Tony’s take: Good question, Gary. Not sure there is a right answer here, but I say mix and match; not only because I loathe throwing anything away (especially pasta), but also because the Italians have already kind of figured out this scenario. Maltagliati is the generic term for mis-shapen or uneven pieces of pasta. Traditionally, maltagliati consisted of the leftover scraps from homemade pasta, though all sorts of flat (or broken-up) pieces will fit the preparation. The favored pairing for mismatched pastas are hearty Italian sauces or soups in which the noodles lack of symmetry happily gets lost in the fray (think pasta e fagioli). I say break up your varied dried noodles or smaller shapes, stir them into the warming recipe below, and you won’t be disappointed.
– Size and sauce: It’s impossible to cook different shapes of pasta uniformly in the same pot at the same time. The goal then is to bridge the differences. Start by breaking the noodles into approximately the same size. To test this recipe, I used a handful (approximately 4 oz. each) of spaghetti, tagliatelle, and fusilli, breaking the long noodles in half so they were about the same size as the fusilli. If any of the noodles have a significantly longer cook time (ie: spaghetti vs. angel hair), you can drop them in the water a minute or two ahead of time. Then, it’s on to saucing.
– Building on pasta e fagioli: Pairing the pasta with a brothy sauce allows you to finish cooking the pasta in the sauce, so it picks up flavor as all of the noodles coast to tenderness (it’s ok if some overcook a bit). This sauce is like a saucier version of a minestrone. The beans and sausage are good and hardy, but that puts the focus more on them and less on the variability of the pasta.
THE RECIPE (Serves 6)
1. Sear the sausage: Heat a heavy-based pot (like a Dutch oven) over medium-high heat for 1 ½ minutes. Add 1 Tbs. olive oil and, once it’s shimmering hot, 1 lb. Italian sausage (about 4 links, cut into 1-inch pieces). Cook, undisturbed, until the sausage browns and easily releases from the pot, about 3 min. Flip and cook, until the sausage browns on the other side, about 2 more min. Transfer to large plate using a slotted spoon.

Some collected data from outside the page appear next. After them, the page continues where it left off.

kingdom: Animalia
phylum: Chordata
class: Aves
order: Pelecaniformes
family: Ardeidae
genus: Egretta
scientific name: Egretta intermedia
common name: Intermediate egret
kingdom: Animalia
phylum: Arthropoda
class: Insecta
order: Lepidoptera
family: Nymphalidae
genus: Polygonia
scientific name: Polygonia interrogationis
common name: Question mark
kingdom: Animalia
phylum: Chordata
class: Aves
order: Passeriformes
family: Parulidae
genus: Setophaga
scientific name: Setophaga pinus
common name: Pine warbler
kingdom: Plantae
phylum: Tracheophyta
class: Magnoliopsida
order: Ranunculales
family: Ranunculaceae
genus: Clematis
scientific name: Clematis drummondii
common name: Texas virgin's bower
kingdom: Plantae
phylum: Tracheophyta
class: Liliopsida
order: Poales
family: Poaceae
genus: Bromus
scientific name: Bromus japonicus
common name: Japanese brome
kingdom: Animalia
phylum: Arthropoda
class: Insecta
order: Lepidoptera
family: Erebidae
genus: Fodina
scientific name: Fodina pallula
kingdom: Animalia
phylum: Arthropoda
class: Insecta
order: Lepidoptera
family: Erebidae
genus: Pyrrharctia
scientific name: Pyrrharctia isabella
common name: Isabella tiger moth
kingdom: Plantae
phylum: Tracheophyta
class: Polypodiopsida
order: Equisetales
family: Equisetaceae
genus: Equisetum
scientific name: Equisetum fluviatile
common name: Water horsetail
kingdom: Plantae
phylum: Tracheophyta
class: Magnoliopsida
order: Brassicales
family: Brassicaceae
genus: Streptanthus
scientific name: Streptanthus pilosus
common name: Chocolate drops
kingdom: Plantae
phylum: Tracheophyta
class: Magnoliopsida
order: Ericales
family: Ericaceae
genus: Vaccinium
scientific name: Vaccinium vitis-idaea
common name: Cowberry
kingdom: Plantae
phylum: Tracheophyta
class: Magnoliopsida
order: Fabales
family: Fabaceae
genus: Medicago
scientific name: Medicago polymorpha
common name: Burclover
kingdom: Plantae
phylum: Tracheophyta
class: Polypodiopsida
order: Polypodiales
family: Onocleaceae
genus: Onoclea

2. Braise the vegetables and greens: Reduce the heat to medium, add another 1 Tbs. olive oil and 1 garlic clove (minced) and 1/4 tsp. crushed red pepper flakes and cook for 30 seconds so they sizzle steadily and becomes fragrant. Add 1 red onion (finely diced), 1 large carrot (1/2-inch dice), and 2 ribs celery (1/2-inch dice) and cook, stirring, until the vegetables soften and brown in places, about 6 minutes. Add 1/2 cup white wine (or red wine) and cook, stirring to incorporate any browned bits on the bottom of the pot, until the liquid almost completely cooks off, 1 to 2 min. Add one 14-oz can whole peeled tomatoes (break up the tomatoes with your fingers), one 14-oz. can cannellini beans (rinsed well), 3/4 cup chicken broth (or water) and 2 tsp. chopped fresh thyme. Bring to a boil, then reduce to a simmer, stir in the reserved sausage, 3 cups kale (washed thinly sliced) and cook, stirring, until the vegetables become completely tender and the sausage cooks through, about 15 minutes. Season generously with S+P to taste.
3. Meanwhile, boil the pasta: Bring a large pot of water to a boil. Stir in a generous sprinkling of kosher salt, add 3/4 lb. pasta (any mix of noodles broken into 1- to 2-inch pieces), and cook, stirring occasionally, until the pasta becomes tender but is still a little toothy, about 10 minutes. Drain well.
4. Simmer the pasta and beans together: Add the drained pasta to the sauce, set over medium-high heat, and cook, stirring until the pasta becomes uniformly tender (it’s ok if some pieces get soft), about 2 or 3 minutes. Sprinkle with 1/2 cup Parmigiano and some more black pepper and serve.